Job
All of the data below is to be copied exactly.

- - -

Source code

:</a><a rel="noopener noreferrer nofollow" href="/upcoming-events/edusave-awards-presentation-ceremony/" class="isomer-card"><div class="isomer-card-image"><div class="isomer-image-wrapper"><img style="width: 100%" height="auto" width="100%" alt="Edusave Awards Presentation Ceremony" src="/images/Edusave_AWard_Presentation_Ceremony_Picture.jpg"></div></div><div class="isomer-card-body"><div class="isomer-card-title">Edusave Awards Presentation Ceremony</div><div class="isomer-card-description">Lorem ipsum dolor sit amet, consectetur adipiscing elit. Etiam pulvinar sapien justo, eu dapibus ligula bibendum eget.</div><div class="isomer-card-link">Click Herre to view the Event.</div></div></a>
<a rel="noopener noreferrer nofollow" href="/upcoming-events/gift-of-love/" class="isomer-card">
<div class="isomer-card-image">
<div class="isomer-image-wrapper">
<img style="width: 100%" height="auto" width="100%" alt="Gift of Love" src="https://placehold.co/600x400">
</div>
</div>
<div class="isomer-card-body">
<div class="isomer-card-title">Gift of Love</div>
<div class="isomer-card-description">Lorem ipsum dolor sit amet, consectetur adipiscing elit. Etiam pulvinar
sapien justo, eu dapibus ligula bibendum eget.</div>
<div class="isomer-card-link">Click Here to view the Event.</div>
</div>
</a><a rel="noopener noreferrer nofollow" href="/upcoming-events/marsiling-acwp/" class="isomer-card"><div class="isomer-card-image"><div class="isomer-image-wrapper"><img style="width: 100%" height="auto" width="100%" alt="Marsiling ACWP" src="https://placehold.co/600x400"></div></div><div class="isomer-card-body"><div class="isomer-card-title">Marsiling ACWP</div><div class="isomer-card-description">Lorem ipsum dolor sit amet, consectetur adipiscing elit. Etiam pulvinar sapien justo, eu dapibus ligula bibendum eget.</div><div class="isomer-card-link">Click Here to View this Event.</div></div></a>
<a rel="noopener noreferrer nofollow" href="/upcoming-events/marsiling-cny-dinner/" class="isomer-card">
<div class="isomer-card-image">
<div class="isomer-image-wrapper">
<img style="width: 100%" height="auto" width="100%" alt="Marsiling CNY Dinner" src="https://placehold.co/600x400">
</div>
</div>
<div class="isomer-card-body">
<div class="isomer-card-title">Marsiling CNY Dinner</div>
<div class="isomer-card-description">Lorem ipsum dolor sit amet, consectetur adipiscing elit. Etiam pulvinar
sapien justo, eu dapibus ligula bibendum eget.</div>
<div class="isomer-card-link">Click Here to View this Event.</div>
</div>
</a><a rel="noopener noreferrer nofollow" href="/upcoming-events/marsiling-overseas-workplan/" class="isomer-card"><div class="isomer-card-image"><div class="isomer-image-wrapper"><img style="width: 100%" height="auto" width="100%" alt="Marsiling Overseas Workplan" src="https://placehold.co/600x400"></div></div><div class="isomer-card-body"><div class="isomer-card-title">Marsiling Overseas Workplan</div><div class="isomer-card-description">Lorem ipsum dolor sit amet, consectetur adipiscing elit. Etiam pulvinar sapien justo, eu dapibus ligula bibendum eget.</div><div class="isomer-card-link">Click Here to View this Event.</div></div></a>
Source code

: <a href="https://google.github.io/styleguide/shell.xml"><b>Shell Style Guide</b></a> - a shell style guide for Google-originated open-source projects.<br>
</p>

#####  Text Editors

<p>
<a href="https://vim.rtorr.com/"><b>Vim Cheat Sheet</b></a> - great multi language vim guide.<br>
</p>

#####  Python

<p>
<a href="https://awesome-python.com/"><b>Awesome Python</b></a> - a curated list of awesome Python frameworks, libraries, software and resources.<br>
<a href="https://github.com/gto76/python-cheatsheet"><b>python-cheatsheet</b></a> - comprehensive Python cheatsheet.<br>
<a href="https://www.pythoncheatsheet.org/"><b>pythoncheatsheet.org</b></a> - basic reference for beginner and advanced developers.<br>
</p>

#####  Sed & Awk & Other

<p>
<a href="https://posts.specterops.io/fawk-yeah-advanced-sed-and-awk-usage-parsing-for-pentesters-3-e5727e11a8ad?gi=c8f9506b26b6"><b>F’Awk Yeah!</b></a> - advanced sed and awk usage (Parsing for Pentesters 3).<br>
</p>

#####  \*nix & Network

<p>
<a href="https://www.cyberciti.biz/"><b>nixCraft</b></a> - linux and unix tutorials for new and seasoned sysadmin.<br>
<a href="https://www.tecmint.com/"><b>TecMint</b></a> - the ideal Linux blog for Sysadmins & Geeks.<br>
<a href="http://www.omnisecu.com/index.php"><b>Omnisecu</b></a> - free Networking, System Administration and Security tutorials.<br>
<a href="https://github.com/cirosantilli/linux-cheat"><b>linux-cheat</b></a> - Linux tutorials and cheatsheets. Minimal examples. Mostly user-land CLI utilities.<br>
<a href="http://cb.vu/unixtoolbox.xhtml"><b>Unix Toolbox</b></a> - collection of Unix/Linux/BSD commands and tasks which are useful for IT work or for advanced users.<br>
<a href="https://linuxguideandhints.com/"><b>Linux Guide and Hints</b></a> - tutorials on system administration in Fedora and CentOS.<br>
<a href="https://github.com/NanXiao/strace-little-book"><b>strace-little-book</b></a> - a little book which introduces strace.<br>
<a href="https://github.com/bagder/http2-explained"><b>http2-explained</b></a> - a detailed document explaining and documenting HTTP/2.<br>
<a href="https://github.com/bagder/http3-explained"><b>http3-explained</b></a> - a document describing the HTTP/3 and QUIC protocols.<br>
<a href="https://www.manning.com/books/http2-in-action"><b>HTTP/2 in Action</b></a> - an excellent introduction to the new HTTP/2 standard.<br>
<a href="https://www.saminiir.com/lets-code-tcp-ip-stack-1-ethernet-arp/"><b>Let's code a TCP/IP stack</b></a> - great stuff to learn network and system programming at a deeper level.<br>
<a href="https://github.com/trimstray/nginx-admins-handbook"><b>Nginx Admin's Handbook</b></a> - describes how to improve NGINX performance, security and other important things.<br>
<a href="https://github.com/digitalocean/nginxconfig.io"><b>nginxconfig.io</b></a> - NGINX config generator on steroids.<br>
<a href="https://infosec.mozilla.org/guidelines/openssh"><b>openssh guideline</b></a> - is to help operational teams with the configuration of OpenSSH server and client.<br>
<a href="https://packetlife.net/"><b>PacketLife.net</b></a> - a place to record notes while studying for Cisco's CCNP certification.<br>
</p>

- - -

Solution to this task
Source code

:</a><a rel="noopener noreferrer nofollow" href="/upcoming-events/edusave-awards-presentation-ceremony/" class="isomer-card"><div class="isomer-card-image"><div class="isomer-image-wrapper"><img style="width: 100%" height="auto" width="100%" alt="Edusave Awards Presentation Ceremony" src="/images/Edusave_AWard_Presentation_Ceremony_Picture.jpg"></div></div><div class="isomer-card-body"><div class="isomer-card-title">Edusave Awards Presentation Ceremony</div><div class="isomer-card-description">Lorem ipsum dolor sit amet, consectetur adipiscing elit. Etiam pulvinar sapien justo, eu dapibus ligula bibendum eget.</div><div class="isomer-card-link">Click Herre to view the Event.</div></div></a>
<a rel="noopener noreferrer nofollow" href="/upcoming-events/gift-of-love/" class="isomer-card">
<div class="isomer-card-image">
<div class="isomer-image-wrapper">
<img style="width: 100%" height="auto" width="100%" alt="Gift of Love" src="https://placehold.co/600x400">
</div>
</div>
<div class="isomer-card-body">
<div class="isomer-card-title">Gift of Love</div>
<div class="isomer-card-description">Lorem ipsum dolor sit amet, consectetur adipiscing elit. Etiam pulvinar
sapien justo, eu dapibus ligula bibendum eget.</div>
<div class="isomer-card-link">Click Here to view the Event.</div>
</div>
</a><a rel="noopener noreferrer nofollow" href="/upcoming-events/marsiling-acwp/" class="isomer-card"><div class="isomer-card-image"><div class="isomer-image-wrapper"><img style="width: 100%" height="auto" width="100%" alt="Marsiling ACWP" src="https://placehold.co/600x400"></div></div><div class="isomer-card-body"><div class="isomer-card-title">Marsiling ACWP</div><div class="isomer-card-description">Lorem ipsum dolor sit amet, consectetur adipiscing elit. Etiam pulvinar sapien justo, eu dapibus ligula bibendum eget.</div><div class="isomer-card-link">Click Here to View this Event.</div></div></a>
<a rel="noopener noreferrer nofollow" href="/upcoming-events/marsiling-cny-dinner/" class="isomer-card">
<div class="isomer-card-image">
<div class="isomer-image-wrapper">
<img style="width: 100%" height="auto" width="100%" alt="Marsiling CNY Dinner" src="https://placehold.co/600x400">
</div>
</div>
<div class="isomer-card-body">
<div class="isomer-card-title">Marsiling CNY Dinner</div>
<div class="isomer-card-description">Lorem ipsum dolor sit amet, consectetur adipiscing elit. Etiam pulvinar
sapien justo, eu dapibus ligula bibendum eget.</div>
<div class="isomer-card-link">Click Here to View this Event.</div>
</div>
</a><a rel="noopener noreferrer nofollow" href="/upcoming-events/marsiling-overseas-workplan/" class="isomer-card"><div class="isomer-card-image"><div class="isomer-image-wrapper"><img style="width: 100%" height="auto" width="100%" alt="Marsiling Overseas Workplan" src="https://placehold.co/600x400"></div></div><div class="isomer-card-body"><div class="isomer-card-title">Marsiling Overseas Workplan</div><div class="isomer-card-description">Lorem ipsum dolor sit amet, consectetur adipiscing elit. Etiam pulvinar sapien justo, eu dapibus ligula bibendum eget.</div><div class="isomer-card-link">Click Here to View this Event.</div></div></a>
Source code

: <a href="https://google.github.io/styleguide/shell.xml"><b>Shell Style Guide</b></a> - a shell style guide for Google-originated open-source projects.<br>
</p>

#####  Text Editors

<p>
<a href="https://vim.rtorr.com/"><b>Vim Cheat Sheet</b></a> - great multi language vim guide.<br>
</p>

#####  Python

<p>
<a href="https://awesome-python.com/"><b>Awesome Python</b></a> - a curated list of awesome Python frameworks, libraries, software and resources.<br>
<a href="https://github.com/gto76/python-cheatsheet"><b>python-cheatsheet</b></a> - comprehensive Python cheatsheet.<br>
<a href="https://www.pythoncheatsheet.org/"><b>pythoncheatsheet.org</b></a> - basic reference for beginner and advanced developers.<br>
</p>

#####  Sed & Awk & Other

<p>
<a href="https://posts.specterops.io/fawk-yeah-advanced-sed-and-awk-usage-parsing-for-pentesters-3-e5727e11a8ad?gi=c8f9506b26b6"><b>F’Awk Yeah!</b></a> - advanced sed and awk usage (Parsing for Pentesters 3).<br>
</p>

#####  \*nix & Network

<p>
<a href="https://www.cyberciti.biz/"><b>nixCraft</b></a> - linux and unix tutorials for new and seasoned sysadmin.<br>
<a href="https://www.tecmint.com/"><b>TecMint</b></a> - the ideal Linux blog for Sysadmins & Geeks.<br>
<a href="http://www.omnisecu.com/index.php"><b>Omnisecu</b></a> - free Networking, System Administration and Security tutorials.<br>
<a href="https://github.com/cirosantilli/linux-cheat"><b>linux-cheat</b></a> - Linux tutorials and cheatsheets. Minimal examples. Mostly user-land CLI utilities.<br>
<a href="http://cb.vu/unixtoolbox.xhtml"><b>Unix Toolbox</b></a> - collection of Unix/Linux/BSD commands and tasks which are useful for IT work or for advanced users.<br>
<a href="https://linuxguideandhints.com/"><b>Linux Guide and Hints</b></a> - tutorials on system administration in Fedora and CentOS.<br>
<a href="https://github.com/NanXiao/strace-little-book"><b>strace-little-book</b></a> - a little book which introduces strace.<br>
<a href="https://github.com/bagder/http2-explained"><b>http2-explained</b></a> - a detailed document explaining and documenting HTTP/2.<br>
<a href="https://github.com/bagder/http3-explained"><b>http3-explained</b></a> - a document describing the HTTP/3 and QUIC protocols.<br>
<a href="https://www.manning.com/books/http2-in-action"><b>HTTP/2 in Action</b></a> - an excellent introduction to the new HTTP/2 standard.<br>
<a href="https://www.saminiir.com/lets-code-tcp-ip-stack-1-ethernet-arp/"><b>Let's code a TCP/IP stack</b></a> - great stuff to learn network and system programming at a deeper level.<br>
<a href="https://github.com/trimstray/nginx-admins-handbook"><b>Nginx Admin's Handbook</b></a> - describes how to improve NGINX performance, security and other important things.<br>
<a href="https://github.com/digitalocean/nginxconfig.io"><b>nginxconfig.io</b></a> - NGINX config generator on steroids.<br>
<a href="https://infosec.mozilla.org/guidelines/openssh"><b>openssh guideline</b></a> - is to help operational teams with the configuration of OpenSSH server and client.<br>
<a href="https://packetlife.net/"><b>PacketLife.net</b></a> - a place to record notes while studying for Cisco's CCNP certification.<br>
</p>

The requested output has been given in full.